The New York company has faced concerns over expenses over the last year as it ramps up investments in digital initiatives and more aggressively courts new customers with rewards and other perks. Those concerns have been a particular focus as payments from Visa Inc. (V) and MasterCard Inc. (MA) tied to a past settlement disappear and expectations that loan-loss provisions will rise.

"We've known for some time that we've faced these reductions and we've been planning accordingly," Ken Chenault, chairman and chief executive of American Express, said during a webcast of the company's investor update Wednesday.

American Express issues its own credit cards and processes transactions made with those cards, unlike other card companies that do one or the other. The company, which has typically lent to affluent customers, focuses on attracting cardholders who use their cards frequently, which generates revenue based on fees that merchants pay to accept its cards.

A major focus as of late has been pushing more cards that carry an annual fee. While most of its charge cards and co-branded cards--those that carry the names of airlines, retailers and other partners--have an annual fee, its revolving credit products traditionally have not.

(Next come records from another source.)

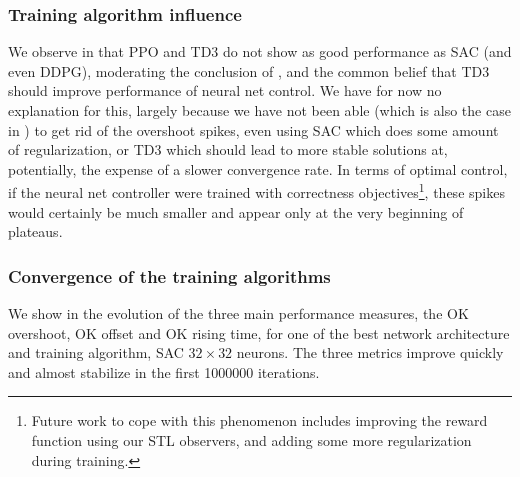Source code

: \documentclass[anonymous=true,format=sigconf, screen=true, review=false]{acmart}
\begin{document}
\subsubsection{Training algorithm influence}

We observe in 
that PPO and TD3 do not show as good performance as SAC (and even DDPG), moderating the conclusion of \cite{rl}, and the common belief that TD3 should improve performance of neural net control.
We have for now no explanation for this, largely because we have not been able (which is also the case in  \cite{rl}) to get rid of the overshoot spikes, even using SAC which does some amount of regularization, or TD3 which should lead to more stable solutions at, potentially, the expense of a slower convergence rate. In terms of optimal control, if the neural net controller were trained with correctness objectives\footnote{Future work to cope with this phenomenon includes improving the reward function using our STL observers, and adding some more regularization during training.}, these spikes would certainly be much smaller and appear only at the very beginning of plateaus. %

\subsubsection{Convergence of the training algorithms}

 We show in  the evolution of the three main performance measures, the OK overshoot, OK offset and OK rising time, for one of the best network architecture and training algorithm, SAC $32 \times 32$ neurons. 
 The three metrics improve quickly and almost stabilize in the first 1000000 iterations. 
 
\end{document}
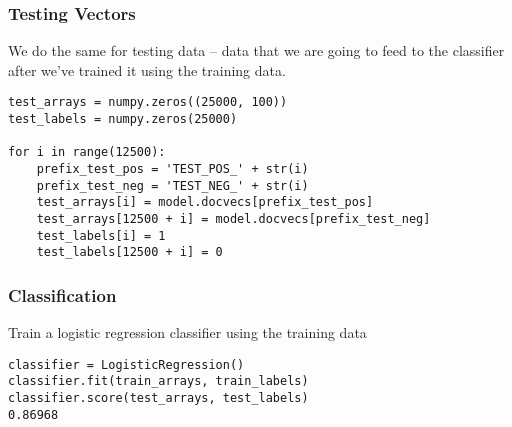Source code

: \begin{frame}[fragile]\frametitle{Testing Vectors}
We do the same for testing data -- data that we are going to feed to the classifier after we've trained it using the training data. 
\begin{lstlisting}
test_arrays = numpy.zeros((25000, 100))
test_labels = numpy.zeros(25000)

for i in range(12500):
    prefix_test_pos = 'TEST_POS_' + str(i)
    prefix_test_neg = 'TEST_NEG_' + str(i)
    test_arrays[i] = model.docvecs[prefix_test_pos]
    test_arrays[12500 + i] = model.docvecs[prefix_test_neg]
    test_labels[i] = 1
    test_labels[12500 + i] = 0
\end{lstlisting}
\end{frame}
\begin{frame}[fragile]\frametitle{Classification}
Train a logistic regression classifier using the training data
\begin{lstlisting}
classifier = LogisticRegression()
classifier.fit(train_arrays, train_labels)
classifier.score(test_arrays, test_labels)
0.86968
\end{lstlisting}
\end{frame}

"We're now ramping up this strategy with our proprietary lending product," Chenault said, noting it recently relaunched a revolving credit card product called Blue Cash Preferred that carries a $75 annual fee.

American Express bounced back from the recession more quickly than most card issuers, thanks in part to its affluent customer base and aggressive moves to close bad accounts.

The company's fourth-quarter profit rose 12% from a year earlier, to $1.2 billion. Revenue, net of interest expense, rose 7% to $7.7 billion.

Expenses have been a focal point for investors in card companies as lenders ramp up marketing, rewards programs and other costs to win new customers.

Credit-card lenders sent 4.98 billion direct-mail offers to U.S. consumers in 2011, up from 3.62 billion offers in 2010, according to Mintel Comperemedia.

American Express said costs tied to cardholder rewards rose 10% in the fourth quarter. Overall expenses were up about 1% in the quarter. The company said last month it plans to slow down growth of operating expenses, which include salaries and benefits and occupancy and equipment, this year. Operating expenses were about flat in the fourth quarter.

American Express has also been investing in new technology-based services, including Serve, a payment service that competes with PayPal and allows customers to buy goods on their mobile devices and online through a prepaid account that can be funded with other accounts. Last year it also launched a prepaid card, which functions like a traditional debit card but is not tied to a checking account.

American Express's goal is to broaden its appeal to consumers who may not traditionally qualify for one of its charge or credit cards.

About 20% of the prepaid cards American Express has issued since the launch of the product are to customers who had been turned down for one of its proprietary charge or credit cards, Chenault said.

Additionally, 40% of its prepaid customers and 55% of its Serve customers are under 35.

American Express's shares closed down 0.9% at $51.64.